_Directions_. Return every line below that contains the string "radius", with case counting.

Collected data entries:
▬▬▬

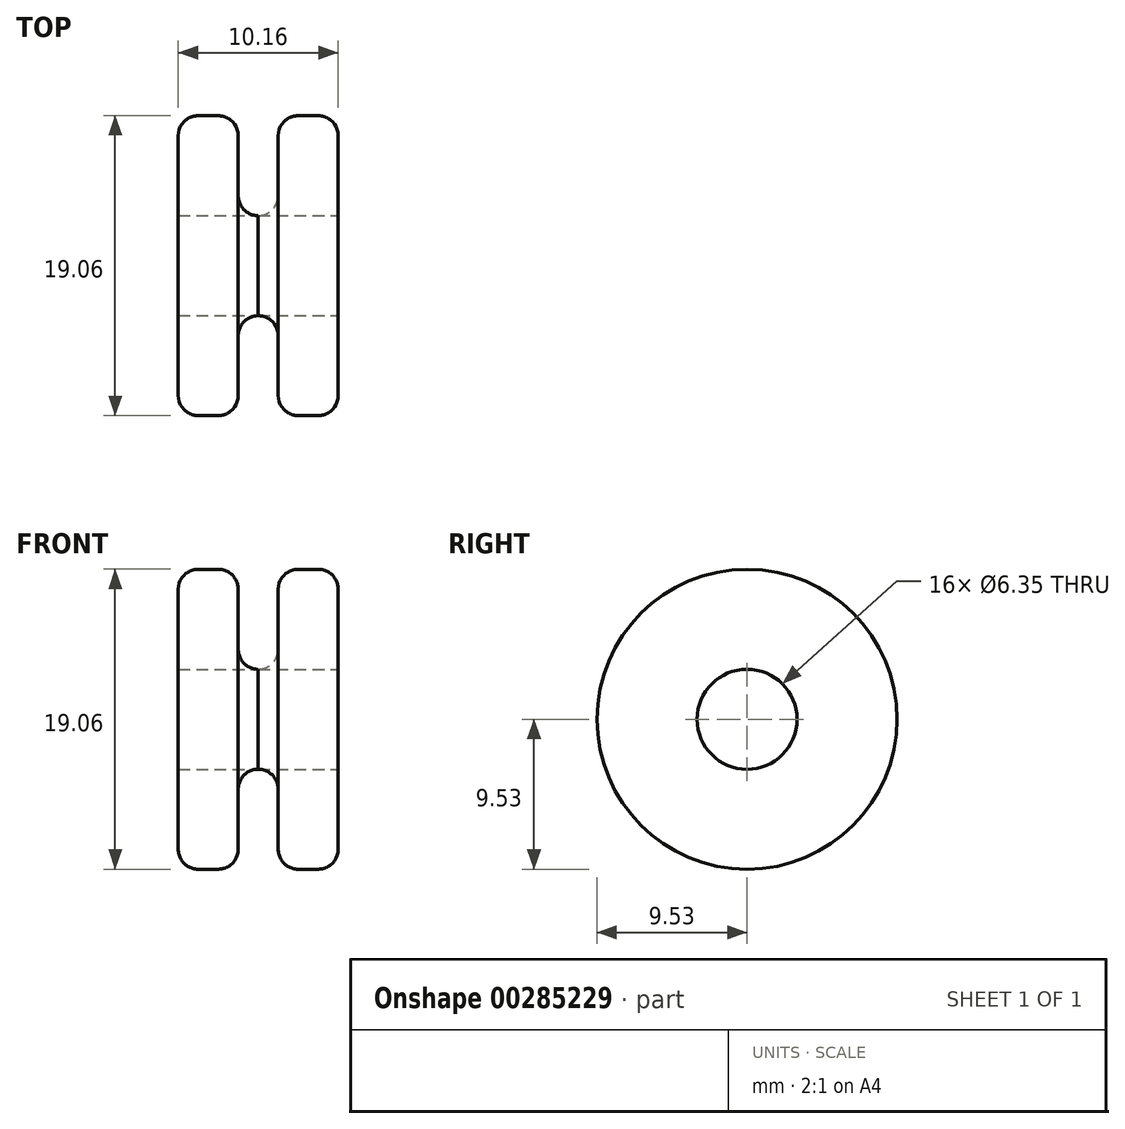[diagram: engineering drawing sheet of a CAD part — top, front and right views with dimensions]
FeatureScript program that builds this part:
annotation { "Feature Type Name" : "Feature", "Feature Type Description" : "" }
export const myFeature = defineFeature(function(context is Context, id is Id, definition is map)
    precondition{}
    {
        {
            var Q0;
            Q0=qCreatedBy(makeId("Front.planeOp"),FACE);
            var sketch = newSketch(context, id + "F0", { "sketchPlane" : qUnion([Q0])});
            skLineSegment(sketch, "E0", {"start": v(0, 0) * mm, "end": v(10.16, 0) * mm});
            skLineSegment(sketch, "E1", {"start": v(10.16, 0) * mm, "end": v(10.16, 9.53) * mm});
            skLineSegment(sketch, "E2", {"start": v(10.16, 9.53) * mm, "end": v(6.35, 9.53) * mm});
            skLineSegment(sketch, "E3", {"start": v(6.35, 9.52) * mm, "end": v(6.35, 3.17) * mm});
            skLineSegment(sketch, "E4", {"start": v(6.35, 3.17) * mm, "end": v(3.81, 3.17) * mm});
            skLineSegment(sketch, "E5", {"start": v(3.81, 3.17) * mm, "end": v(3.81, 9.53) * mm});
            skLineSegment(sketch, "E6", {"start": v(3.81, 9.53) * mm, "end": v(0, 9.53) * mm});
            skLineSegment(sketch, "E7", {"start": v(0, 9.53) * mm, "end": v(0, 0) * mm});
            skSolve(sketch);
        }
        {
            var Q0;
            Q0=makeQuery(id+"F0.imprint","IMPRINT",FACE,{"disambiguationData":[TD([[makeQuery(id+"F0.imprint","IMPRINT",EDGE,{"derivedFrom":sQuery(id+"F0.wireOp",EDGE,"E0")}),1.0]])]});
            var Q1;
            Q1=sQuery(id+"F0.wireOp",EDGE,"E0");
            revolve(context, id + "F1", {"entities" : qUnion([Q0]), "axis" : qUnion([Q1]), "revolveType" : RevolveType.FULL});
        }
        {
            var Q0;
            Q0=makeQuery(id+"F1.opRevolve","SWEPT_EDGE",EDGE,{"disambiguationData":[OSD([sQuery(id+"F0.wireOp",EDGE,"E1"),sQuery(id+"F0.wireOp",EDGE,"E2")])]});
            var Q1;
            Q1=makeQuery(id+"F1.opRevolve","SWEPT_EDGE",EDGE,{"disambiguationData":[OSD([sQuery(id+"F0.wireOp",EDGE,"E2"),sQuery(id+"F0.wireOp",EDGE,"E3")])]});
            var Q2;
            Q2=makeQuery(id+"F1.opRevolve","SWEPT_EDGE",EDGE,{"disambiguationData":[OSD([sQuery(id+"F0.wireOp",EDGE,"E5"),sQuery(id+"F0.wireOp",EDGE,"E6")])]});
            var Q3;
            Q3=makeQuery(id+"F1.opRevolve","SWEPT_EDGE",EDGE,{"disambiguationData":[OSD([sQuery(id+"F0.wireOp",EDGE,"E6"),sQuery(id+"F0.wireOp",EDGE,"E7")])]});
            var Q4;
            Q4=makeQuery(id+"F1.opRevolve","SWEPT_EDGE",EDGE,{"disambiguationData":[OSD([sQuery(id+"F0.wireOp",EDGE,"E4"),sQuery(id+"F0.wireOp",EDGE,"E5")])]});
            var Q5;
            Q5=makeQuery(id+"F1.opRevolve","SWEPT_EDGE",EDGE,{"disambiguationData":[OSD([sQuery(id+"F0.wireOp",EDGE,"E3"),sQuery(id+"F0.wireOp",EDGE,"E4")])]});
            fillet(context, id + "F2", {"entities" : qUnion([Q0, Q1, Q2, Q3, Q4, Q5]), "radius" : 1.27 * mm, "tangentPropagation" : true, "allowEdgeOverflow" : false});
        }
        {
            var Q0;
            Q0=makeQuery(id+"F1.opRevolve","SWEPT_FACE",FACE,{"disambiguationData":[OSD([sQuery(id+"F0.wireOp",EDGE,"E1")])]});
            var sketch = newSketch(context, id + "F3", { "sketchPlane" : qUnion([Q0])});
            skCircle(sketch, "E8", {"center": v(0, 0) * mm, "radius": 3.18 * mm});
            skSolve(sketch);
        }
        {
            var Q0;
            Q0=makeQuery(id+"F3.imprint","IMPRINT",FACE,{"disambiguationData":[TD([[makeQuery(id+"F3.imprint","IMPRINT",EDGE,{"derivedFrom":sQuery(id+"F3.wireOp",EDGE,"E8")}),1.0]])]});
            extrude(context, id + "F4", {"entities" : qUnion([Q0]), "operationType" : NewBodyOperationType.REMOVE, "oppositeDirection" : true, "depth" : 25.4 * mm});
        }
    });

▬▬▬

_Correct output_.
            fillet(context, id + "F2", {"entities" : qUnion([Q0, Q1, Q2, Q3, Q4, Q5]), "radius" : 1.27 * mm, "tangentPropagation" : true, "allowEdgeOverflow" : false});
            skCircle(sketch, "E8", {"center": v(0, 0) * mm, "radius": 3.18 * mm});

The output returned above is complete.